DESCRIPTION OF THE TASK. Reproduce each line of the entries that carries "vins".

(Stored data entries)
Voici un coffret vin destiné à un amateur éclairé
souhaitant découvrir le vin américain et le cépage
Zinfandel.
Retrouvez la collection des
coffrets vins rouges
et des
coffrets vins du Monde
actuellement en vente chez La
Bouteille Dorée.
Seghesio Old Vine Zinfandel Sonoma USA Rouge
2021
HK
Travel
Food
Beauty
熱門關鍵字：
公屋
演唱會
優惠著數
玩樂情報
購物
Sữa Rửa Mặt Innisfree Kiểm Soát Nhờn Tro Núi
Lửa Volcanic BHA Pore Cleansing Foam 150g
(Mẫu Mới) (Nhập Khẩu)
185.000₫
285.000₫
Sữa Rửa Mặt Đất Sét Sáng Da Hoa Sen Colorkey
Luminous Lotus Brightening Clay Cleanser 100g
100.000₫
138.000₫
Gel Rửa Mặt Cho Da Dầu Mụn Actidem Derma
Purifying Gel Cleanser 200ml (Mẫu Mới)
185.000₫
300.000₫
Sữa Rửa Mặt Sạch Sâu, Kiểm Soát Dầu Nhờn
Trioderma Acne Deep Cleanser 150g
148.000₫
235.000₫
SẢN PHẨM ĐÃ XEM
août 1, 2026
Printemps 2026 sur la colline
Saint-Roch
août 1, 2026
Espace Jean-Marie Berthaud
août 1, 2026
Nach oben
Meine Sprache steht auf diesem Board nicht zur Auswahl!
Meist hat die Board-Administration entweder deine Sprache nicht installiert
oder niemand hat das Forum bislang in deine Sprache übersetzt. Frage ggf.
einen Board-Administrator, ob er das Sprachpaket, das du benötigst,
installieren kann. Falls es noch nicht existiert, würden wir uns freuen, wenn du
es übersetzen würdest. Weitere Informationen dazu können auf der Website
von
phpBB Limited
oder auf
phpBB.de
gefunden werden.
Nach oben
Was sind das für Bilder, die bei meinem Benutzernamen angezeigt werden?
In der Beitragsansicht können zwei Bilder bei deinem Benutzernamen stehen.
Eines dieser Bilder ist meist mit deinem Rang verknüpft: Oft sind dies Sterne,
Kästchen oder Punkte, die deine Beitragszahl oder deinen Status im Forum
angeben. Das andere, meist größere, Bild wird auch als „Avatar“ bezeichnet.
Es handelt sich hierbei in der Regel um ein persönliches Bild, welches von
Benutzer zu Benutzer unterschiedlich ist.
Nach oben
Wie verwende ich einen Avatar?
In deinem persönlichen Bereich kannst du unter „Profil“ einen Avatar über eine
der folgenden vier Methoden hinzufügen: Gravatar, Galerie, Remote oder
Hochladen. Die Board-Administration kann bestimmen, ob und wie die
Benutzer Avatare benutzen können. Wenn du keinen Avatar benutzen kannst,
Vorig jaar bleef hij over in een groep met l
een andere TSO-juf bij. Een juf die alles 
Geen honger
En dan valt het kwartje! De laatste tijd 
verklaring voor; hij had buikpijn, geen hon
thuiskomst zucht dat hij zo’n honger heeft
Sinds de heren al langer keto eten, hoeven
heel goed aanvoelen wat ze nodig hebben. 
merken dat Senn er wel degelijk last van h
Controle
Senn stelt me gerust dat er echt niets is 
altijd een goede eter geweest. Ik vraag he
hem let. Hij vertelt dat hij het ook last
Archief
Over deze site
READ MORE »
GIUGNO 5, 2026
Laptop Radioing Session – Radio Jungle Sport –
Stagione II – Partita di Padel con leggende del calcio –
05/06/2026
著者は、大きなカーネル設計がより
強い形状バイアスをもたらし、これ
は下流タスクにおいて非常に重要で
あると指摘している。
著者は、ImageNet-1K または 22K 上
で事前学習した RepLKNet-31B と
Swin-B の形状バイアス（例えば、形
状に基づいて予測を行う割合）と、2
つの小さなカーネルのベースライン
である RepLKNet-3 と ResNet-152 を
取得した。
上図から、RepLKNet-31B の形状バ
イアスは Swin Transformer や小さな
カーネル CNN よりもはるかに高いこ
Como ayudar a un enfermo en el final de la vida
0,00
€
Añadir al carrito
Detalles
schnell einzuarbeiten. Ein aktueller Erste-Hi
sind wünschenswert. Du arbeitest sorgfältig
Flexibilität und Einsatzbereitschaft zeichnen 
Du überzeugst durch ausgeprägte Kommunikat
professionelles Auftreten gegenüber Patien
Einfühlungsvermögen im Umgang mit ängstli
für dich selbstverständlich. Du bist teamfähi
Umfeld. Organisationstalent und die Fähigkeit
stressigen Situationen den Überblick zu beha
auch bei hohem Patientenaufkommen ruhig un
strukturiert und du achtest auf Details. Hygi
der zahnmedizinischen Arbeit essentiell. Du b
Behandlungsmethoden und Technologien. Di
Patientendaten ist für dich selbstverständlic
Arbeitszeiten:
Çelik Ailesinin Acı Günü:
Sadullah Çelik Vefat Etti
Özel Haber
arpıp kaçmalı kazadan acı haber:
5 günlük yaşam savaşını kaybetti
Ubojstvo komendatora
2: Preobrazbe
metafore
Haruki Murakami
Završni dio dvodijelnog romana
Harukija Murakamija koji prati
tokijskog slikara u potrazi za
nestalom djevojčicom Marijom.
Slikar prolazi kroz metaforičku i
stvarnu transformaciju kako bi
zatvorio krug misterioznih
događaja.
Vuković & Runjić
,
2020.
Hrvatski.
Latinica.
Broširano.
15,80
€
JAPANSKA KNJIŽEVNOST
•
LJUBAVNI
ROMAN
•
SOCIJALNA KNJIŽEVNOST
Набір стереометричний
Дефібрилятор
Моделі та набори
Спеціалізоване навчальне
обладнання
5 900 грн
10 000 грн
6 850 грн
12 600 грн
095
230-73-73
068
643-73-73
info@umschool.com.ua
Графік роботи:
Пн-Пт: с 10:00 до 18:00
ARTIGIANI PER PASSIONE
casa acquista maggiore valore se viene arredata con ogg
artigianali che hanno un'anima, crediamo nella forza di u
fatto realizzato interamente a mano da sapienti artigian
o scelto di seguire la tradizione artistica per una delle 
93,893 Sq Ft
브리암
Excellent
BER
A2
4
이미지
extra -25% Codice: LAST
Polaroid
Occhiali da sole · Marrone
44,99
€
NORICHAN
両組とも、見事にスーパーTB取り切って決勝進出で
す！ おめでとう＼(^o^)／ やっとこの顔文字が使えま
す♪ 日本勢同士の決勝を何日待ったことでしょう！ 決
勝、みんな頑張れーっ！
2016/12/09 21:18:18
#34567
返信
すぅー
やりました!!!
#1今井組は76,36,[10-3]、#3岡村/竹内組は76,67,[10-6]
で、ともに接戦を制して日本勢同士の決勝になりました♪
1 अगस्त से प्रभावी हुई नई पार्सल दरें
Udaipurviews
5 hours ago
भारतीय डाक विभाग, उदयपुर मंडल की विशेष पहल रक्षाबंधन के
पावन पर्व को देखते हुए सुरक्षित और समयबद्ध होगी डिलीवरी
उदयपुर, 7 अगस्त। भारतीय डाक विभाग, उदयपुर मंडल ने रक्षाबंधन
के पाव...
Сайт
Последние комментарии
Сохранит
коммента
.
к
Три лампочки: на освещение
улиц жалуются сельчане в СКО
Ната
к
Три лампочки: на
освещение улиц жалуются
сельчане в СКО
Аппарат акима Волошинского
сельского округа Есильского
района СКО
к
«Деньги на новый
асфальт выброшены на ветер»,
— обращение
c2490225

ANSWER FOR THIS EXERCISE.
coffrets vins rouges
coffrets vins du Monde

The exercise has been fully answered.